Excerpted records below:
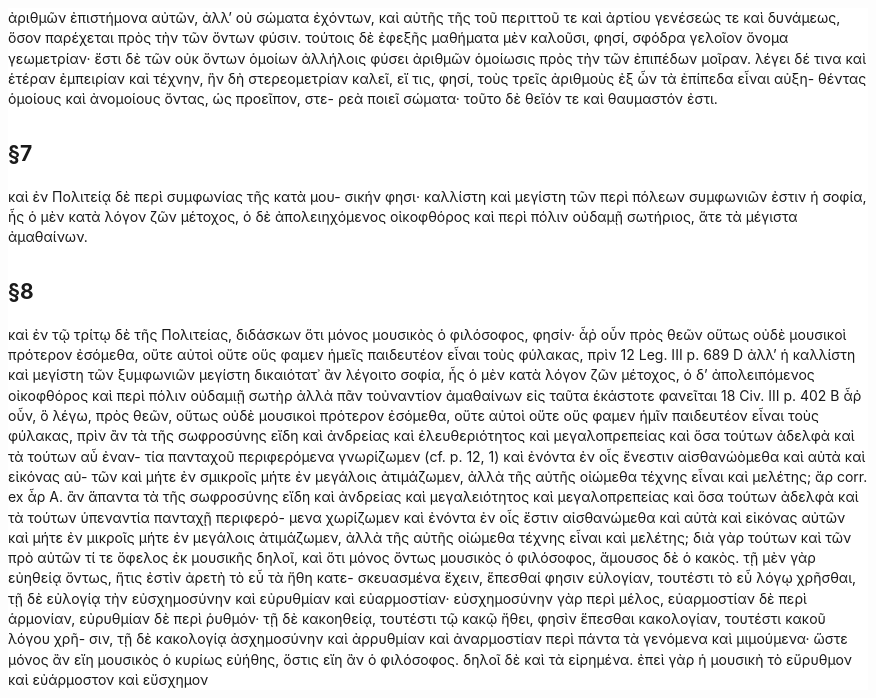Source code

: <pb n="10"/>
ἀριθμῶν ἐπιστήμονα αὐτῶν, ἀλλʼ οὐ σώματα ἐχόντων,
καὶ αὐτῆς τῆς τοῦ περιττοῦ τε καὶ ἀρτίου γενέσεώς τε
καὶ δυνάμεως, ὅσον παρέχεται πρὸς τὴν τῶν ὄντων
φύσιν. τούτοις δὲ ἐφεξῆς μαθήματα μὲν καλοῦσι, φησί,
<lb n="5"/> σφόδρα γελοῖον ὄνομα γεωμετρίαν· ἔστι δὲ τῶν οὐκ
ὄντων ὁμοίων ἀλλήλοις φύσει ἀριθμῶν ὁμοίωσις πρὸς
τὴν τῶν ἐπιπέδων μοῖραν. λέγει δέ τινα καὶ ἑτέραν
ἐμπειρίαν καὶ τέχνην, ἣν δὴ στερεομετρίαν καλεῖ, εἴ τις,
φησί, τοὺς τρεῖς ἀριθμοὺς ἐξ ὧν τὰ ἐπίπεδα εἶναι αὐξη-
<lb n="10"/> θέντας ὁμοίους καὶ ἀνομοίους ὄντας, ὡς προεῖπον, στε-
ρεὰ ποιεῖ σώματα· τοῦτο δὲ θεῖόν τε καὶ θαυμαστόν ἐστι.</p>  

## §7  

<p>καὶ ἐν Πολιτείᾳ δὲ περὶ συμφωνίας τῆς κατὰ μου-
σικήν φησι· καλλίστη καὶ μεγίστη τῶν περὶ πόλεων
συμφωνιῶν ἐστιν ἡ σοφία, ἧς ὁ μὲν κατὰ λόγον ζῶν
<lb n="15"/> μέτοχος, ὁ δὲ ἀπολειηχόμενος οἰκοφθόρος καὶ περὶ πόλιν
οὐδαμῇ σωτήριος, ἅτε τὰ μέγιστα ἀμαθαίνων.</p>  

## §8  

<p>καὶ ἐν τῷ τρίτῳ δὲ τῆς Πολιτείας, διδάσκων ὅτι
μόνος μουσικὸς ὁ φιλόσοφος, φησίν· ἆῤ οὖν πρὸς θεῶν
οὕτως οὐδὲ μουσικοὶ πρότερον ἐσόμεθα, οὔτε αὐτοὶ οὔτε
<lb n="20"/> οὕς φαμεν ἡμεῖς παιδευτέον εἶναι τοὺς φύλακας, πρὶν
<note type="footnote">12 Leg. III p. 689 D ἀλλʼ ἡ καλλίστη καὶ μεγίστη τῶν
ξυμφωνιῶν μεγίστη δικαιότατ᾿ ἂν λέγοιτο σοφία, ἧς ὁ μὲν κατὰ
λόγον ζῶν μέτοχος, ὁ δʼ ἀπολειπόμενος οἰκοφθόρος καὶ περὶ
πόλιν οὐδαμιῇ σωτὴρ ἀλλὰ πᾶν τοὐναντίον ἀμαθαίνων εἰς ταῦτα
ἑκάστοτε φανεῖται 18 Civ. III p. 402 B ἆῤ οὖν, ὃ λέγω,
πρὸς θεῶν, οὕτως οὐδὲ μουσικοὶ πρότερον ἐσόμεθα, οὔτε αὐτοὶ
οὔτε οὕς φαμεν ἡμῖν παιδευτέον εἶναι τοὺς φύλακας, πρὶν ἂν
τὰ τῆς σωφροσύνης εἴδη καὶ ἀνδρείας καὶ ἐλευθεριότητος καὶ
μεγαλοπρεπείας καὶ ὅσα τούτων ἀδελφὰ καὶ τὰ τούτων αὖ ἐναν-
τία πανταχοῦ περιφερόμενα γνωρίζωμεν (cf. p. 12, 1) καὶ
ἐνόντα ἐν οἷς ἔνεστιν αἰσθανώὸμεθα καὶ αὐτὰ καὶ εἰκόνας αὐ-
τῶν καὶ μήτε ἐν σμικροῖς μήτε ἐν μεγάλοις ἀτιμάζωμεν, ἀλλὰ
τῆς αὐτῆς οἰώμεθα τέχνης εἶναι καὶ μελέτης; ἄρ corr. ex
ἆρ A.</note>

<pb n="11"/>
ἂν ἅπαντα τὰ τῆς σωφροσύνης εἴδη καὶ ἀνδρείας καὶ
μεγαλειότητος καὶ μεγαλοπρεπείας καὶ ὅσα τούτων
ἀδελφὰ καὶ τὰ τούτων ὑπεναντία πανταχῇ περιφερό-
μενα χωρίζωμεν καὶ ἐνόντα ἐν οἷς ἔστιν αἰσθανώμεθα
καὶ αὐτὰ καὶ εἰκόνας αὐτῶν καὶ μήτε ἐν μικροῖς μήτε <lb n="5"/>
ἐν μεγάλοις ἀτιμάζωμεν, ἀλλὰ τῆς αὐτῆς οἰώμεθα τέχνης
εἶναι καὶ μελέτης; διὰ γὰρ τούτων καὶ τῶν πρὸ αὐτῶν
τί τε ὄφελος ἐκ μουσικῆς δηλοῖ, καὶ ὅτι μόνος ὄντως
μουσικὸς ὁ φιλόσοφος, ἄμουσος δὲ ὁ κακὸς. τῇ μὲν γὰρ
εὐηθείᾳ ὄντως, ἥτις ἐστὶν ἀρετὴ τὸ εὖ τὰ ἤθη κατε- <lb n="10"/>
σκευασμένα ἔχειν, ἕπεσθαί φησιν εὐλογίαν, τουτέστι τὸ
εὖ λόγῳ χρῆσθαι, τῇ δὲ εὐλογίᾳ τὴν εὐσχημοσύνην καὶ
εὐρυθμίαν καὶ εὐαρμοστίαν· εὐσχημοσύνην γὰρ περὶ
μέλος, εὐαρμοστίαν δὲ περὶ ἁρμονίαν, εὐρυθμίαν δὲ
περὶ ῥυθμόν· τῇ δὲ κακοηθείᾳ, τουτέστι τῷ κακῷ ἤθει, <lb n="15"/>
φησὶν ἕπεσθαι κακολογίαν, τουτέστι κακοῦ λόγου χρῆ-
σιν, τῇ δὲ κακολογίᾳ ἀσχημοσύνην καὶ ἀρρυθμίαν καὶ
ἀναρμοστίαν περὶ πάντα τὰ γενόμενα καὶ μιμούμενα·
ὥστε μόνος ἂν εἴη μουσικὸς ὁ κυρίως εὐήθης, ὅστις εἴη
ἂν ὁ φιλόσοφος. δηλοῖ δὲ καὶ τὰ εἰρημένα. ἐπεὶ γὰρ ἡ <lb n="20"/>
μουσικὴ τὸ εὔρυθμον καὶ εὐάρμοστον καὶ εὔσχημον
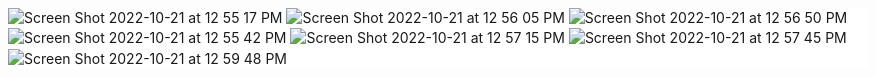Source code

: <img width="1440" alt="Screen Shot 2022-10-21 at 12 55 17 PM" src="https://user-images.githubusercontent.com/80547043/197250097-78929972-b2e0-45bd-96c2-46ab4a1fefca.png">

<img width="1440" alt="Screen Shot 2022-10-21 at 12 56 05 PM" src="https://user-images.githubusercontent.com/80547043/197250158-8d760dba-0b8d-4196-bcd2-ea579e2600b6.png">

<img width="1440" alt="Screen Shot 2022-10-21 at 12 56 50 PM" src="https://user-images.githubusercontent.com/80547043/197250184-1024161a-c4fe-469d-b9fe-9438ab16a6d8.png">

<img width="1440" alt="Screen Shot 2022-10-21 at 12 55 42 PM" src="https://user-images.githubusercontent.com/80547043/197250119-453326a3-add6-4634-8f80-fa3b9bede20e.png">

<img width="1440" alt="Screen Shot 2022-10-21 at 12 57 15 PM" src="https://user-images.githubusercontent.com/80547043/197250205-ae763c6e-1544-4d12-83ec-ad154997ddf3.png">

<img width="1440" alt="Screen Shot 2022-10-21 at 12 57 45 PM" src="https://user-images.githubusercontent.com/80547043/197250218-fba7bbb3-f09e-46f5-aa63-b22d4a272913.png">

<img width="1440" alt="Screen Shot 2022-10-21 at 12 59 48 PM" src="https://user-images.githubusercontent.com/80547043/197250236-9ed07e2e-71f1-41b1-b82b-5dbc9b52e1c9.png">
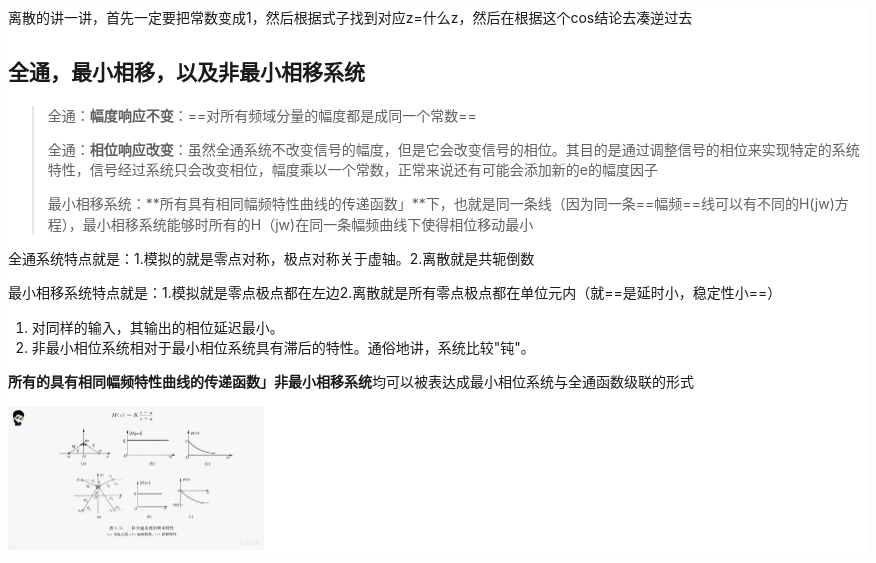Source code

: 离散的讲一讲，首先一定要把常数变成1，然后根据式子找到对应z=什么z，然后在根据这个cos结论去凑逆过去

## 全通，最小相移，以及非最小相移系统

> 全通：**幅度响应不变**：==对所有频域分量的幅度都是成同一个常数==
>
> 全通：**相位响应改变**：虽然全通系统不改变信号的幅度，但是它会改变信号的相位。其目的是通过调整信号的相位来实现特定的系统特性，信号经过系统只会改变相位，幅度乘以一个常数，正常来说还有可能会添加新的e的幅度因子
>
> 最小相移系统：**所有具有相同幅频特性曲线的传递函数」**下，也就是同一条线（因为同一条==幅频==线可以有不同的H(jw)方程），最小相移系统能够时所有的H（jw)在同一条幅频曲线下使得相位移动最小

全通系统特点就是：1.模拟的就是零点对称，极点对称关于虚轴。2.离散就是共轭倒数

最小相移系统特点就是：1.模拟就是零点极点都在左边2.离散就是所有零点极点都在单位元内（就==是延时小，稳定性小==）

1. 对同样的输入，其输出的相位延迟最小。
2. 非最小相位系统相对于最小相位系统具有滞后的特性。通俗地讲，系统比较"钝"。

**所有的具有相同幅频特性曲线的传递函数」非最小相移系统**均可以被表达成最小相位系统与全通函数级联的形式

<img src="./专业课笔记.assets/image-20250927232538713.png" alt="image-20250927232538713" style="zoom:25%;" />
End of Excerpted records.
### Prompt
The expected answer is every line in the data above that carries the string "ὄντων".

### Task answer
καὶ δυνάμεως, ὅσον παρέχεται πρὸς τὴν τῶν ὄντων
ὄντων ὁμοίων ἀλλήλοις φύσει ἀριθμῶν ὁμοίωσις πρὸς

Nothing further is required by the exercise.